Errors: “How many 500s?”
- Alert: If > 1% of requests fail.
Saturation: “How full is the CPU/RAM?”
- Alert: If Redis Memory > 80%.

3. Deployment Strategy (Canary)

We never deploy to 100% of servers at once.

The Canary Rollout:

Deploy new code to 1 Server (The Canary).
Route 1% of traffic to Canary.
Wait 5 minutes.
Check: Did Error Rate spike? Did Latency increase?
If Green: Deploy to remaining 99 servers.
If Red: Auto-Rollback.

4. Disaster Recovery (The “Oh No” Button)

Scenario 1: Redis Crash

Impact: Redirects become slow (DB hit), but they still work.
Plan: Auto-restart Redis. The system absorbs the load using the Postgres Read Replicas (Article 5).

Scenario 2: Primary DB Crash

Impact: Writes (Creating links) fail. Reads (Redirects) still work!
Plan: Auto-promote Read Replica to Primary. (30 seconds downtime for writes, 0 downtime for reads).

Scenario 3: Region Outage (us-east-1 goes down)

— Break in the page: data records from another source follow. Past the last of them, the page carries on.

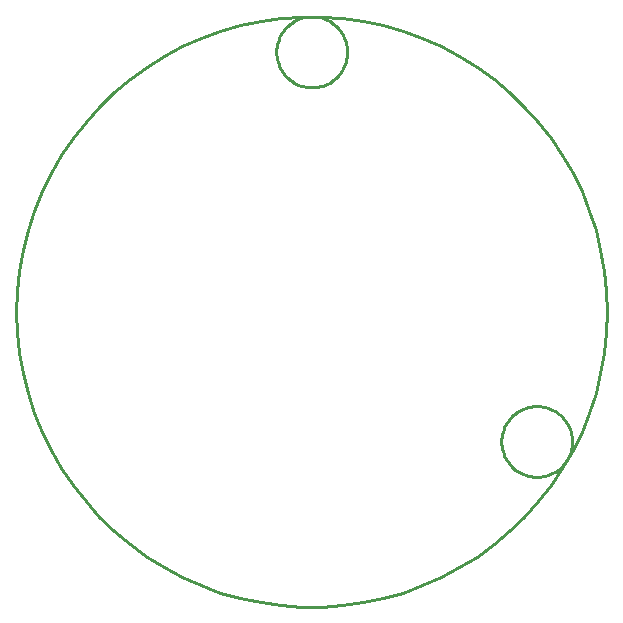
<source format=gko>
%FSDAX23Y23*%
%MOIN*%
%SFA1B1*%

%IPPOS*%
%ADD34C,0.010000*%
%LNdriver-1*%
%LPD*%
G54D34*
X02813Y03910D02*
D01*
X02812Y03919*
X02812Y03927*
X02810Y03935*
X02808Y03943*
X02806Y03951*
X02802Y03958*
X02799Y03966*
X02795Y03973*
X02790Y03980*
X02785Y03986*
X02780Y03992*
X02774Y03998*
X02767Y04003*
X02761Y04008*
X02754Y04013*
X02746Y04017*
X02739Y04020*
X02731Y04023*
X02723Y04025*
X02715Y04027*
X02707Y04028*
X02699Y04028*
X02690*
X02682Y04028*
X02674Y04027*
X02666Y04025*
X02658Y04023*
X02650Y04020*
X02643Y04017*
X02636Y04013*
X02629Y04008*
X02622Y04003*
X02616Y03998*
X02610Y03992*
X02604Y03986*
X02599Y03980*
X02594Y03973*
X02590Y03966*
X02587Y03958*
X02584Y03951*
X02581Y03943*
X02579Y03935*
X02578Y03927*
X02577Y03919*
X02577Y03910*
X02577Y03902*
X02578Y03894*
X02579Y03886*
X02581Y03878*
X02584Y03870*
X02587Y03862*
X02590Y03855*
X02594Y03848*
X02599Y03841*
X02604Y03834*
X02610Y03828*
X02616Y03823*
X02622Y03817*
X02629Y03812*
X02636Y03808*
X02643Y03804*
X02650Y03801*
X02658Y03798*
X02666Y03796*
X02674Y03794*
X02682Y03793*
X02690Y03792*
X02699*
X02707Y03793*
X02715Y03794*
X02723Y03796*
X02731Y03798*
X02739Y03801*
X02746Y03804*
X02754Y03808*
X02761Y03812*
X02767Y03817*
X02774Y03823*
X02780Y03828*
X02785Y03834*
X02790Y03841*
X02795Y03848*
X02799Y03855*
X02802Y03862*
X02806Y03870*
X02808Y03878*
X02810Y03886*
X02812Y03894*
X02812Y03902*
X02813Y03910*
X03563Y02611D02*
D01*
X03563Y02619*
X03562Y02628*
X03560Y02636*
X03558Y02644*
X03556Y02652*
X03553Y02659*
X03549Y02667*
X03545Y02674*
X03540Y02681*
X03535Y02687*
X03530Y02693*
X03524Y02699*
X03517Y02704*
X03511Y02709*
X03504Y02713*
X03496Y02717*
X03489Y02721*
X03481Y02724*
X03473Y02726*
X03465Y02728*
X03457Y02729*
X03449Y02729*
X03441*
X03432Y02729*
X03424Y02728*
X03416Y02726*
X03408Y02724*
X03400Y02721*
X03393Y02717*
X03386Y02713*
X03379Y02709*
X03372Y02704*
X03366Y02699*
X03360Y02693*
X03354Y02687*
X03349Y02681*
X03345Y02674*
X03340Y02667*
X03337Y02659*
X03334Y02652*
X03331Y02644*
X03329Y02636*
X03328Y02628*
X03327Y02619*
X03327Y02611*
X03327Y02603*
X03328Y02595*
X03329Y02587*
X03331Y02579*
X03334Y02571*
X03337Y02563*
X03340Y02556*
X03345Y02549*
X03349Y02542*
X03354Y02535*
X03360Y02529*
X03366Y02523*
X03372Y02518*
X03379Y02513*
X03386Y02509*
X03393Y02505*
X03400Y02502*
X03408Y02499*
X03416Y02497*
X03424Y02495*
X03432Y02494*
X03441Y02493*
X03449*
X03457Y02494*
X03465Y02495*
X03473Y02497*
X03481Y02499*
X03489Y02502*
X03496Y02505*
X03504Y02509*
X03511Y02513*
X03517Y02518*
X03524Y02523*
X03530Y02529*
X03535Y02535*
X03540Y02542*
X03545Y02549*
X03549Y02556*
X03553Y02563*
X03556Y02571*
X03558Y02579*
X03560Y02587*
X03562Y02595*
X03563Y02603*
X03563Y02611*
X03679Y03044D02*
D01*
X03677Y03113*
X03669Y03181*
X03657Y03249*
X03641Y03316*
X03620Y03381*
X03594Y03445*
X03564Y03506*
X03529Y03566*
X03491Y03623*
X03449Y03677*
X03403Y03728*
X03353Y03776*
X03301Y03820*
X03245Y03860*
X03187Y03897*
X03126Y03929*
X03063Y03957*
X02999Y03980*
X02933Y03999*
X02866Y04014*
X02797Y04023*
X02729Y04028*
X02660*
X02592Y04023*
X02524Y04014*
X02456Y03999*
X02390Y03980*
X02326Y03957*
X02263Y03929*
X02202Y03897*
X02144Y03860*
X02089Y03820*
X02036Y03776*
X01987Y03728*
X01941Y03677*
X01898Y03623*
X01860Y03566*
X01826Y03506*
X01795Y03445*
X01770Y03381*
X01748Y03316*
X01732Y03249*
X01720Y03181*
X01713Y03113*
X01710Y03044*
X01713Y02976*
X01720Y02907*
X01732Y02840*
X01748Y02773*
X01770Y02708*
X01795Y02644*
X01826Y02582*
X01860Y02523*
X01898Y02466*
X01941Y02412*
X01987Y02361*
X02036Y02313*
X02089Y02269*
X02144Y02228*
X02202Y02192*
X02263Y02160*
X02326Y02132*
X02390Y02108*
X02456Y02089*
X02524Y02075*
X02592Y02065*
X02660Y02061*
X02729*
X02797Y02065*
X02866Y02075*
X02933Y02089*
X02999Y02108*
X03063Y02132*
X03126Y02160*
X03187Y02192*
X03245Y02228*
X03301Y02269*
X03353Y02313*
X03403Y02361*
X03449Y02412*
X03491Y02466*
X03529Y02523*
X03564Y02582*
X03594Y02644*
X03620Y02708*
X03641Y02773*
X03657Y02840*
X03669Y02907*
X03677Y02976*
X03679Y03044*
M02*
</source>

Impact: Everything in US East is dead.
Plan: Route DNS to eu-west-1 (Global Tables ensure data is there).

Summary

A Senior Engineer doesn’t just build features; they build safety nets. By splitting our SLAs (Critical vs Non-Critical) and automating our Rollouts, we ensure reliability without burnout.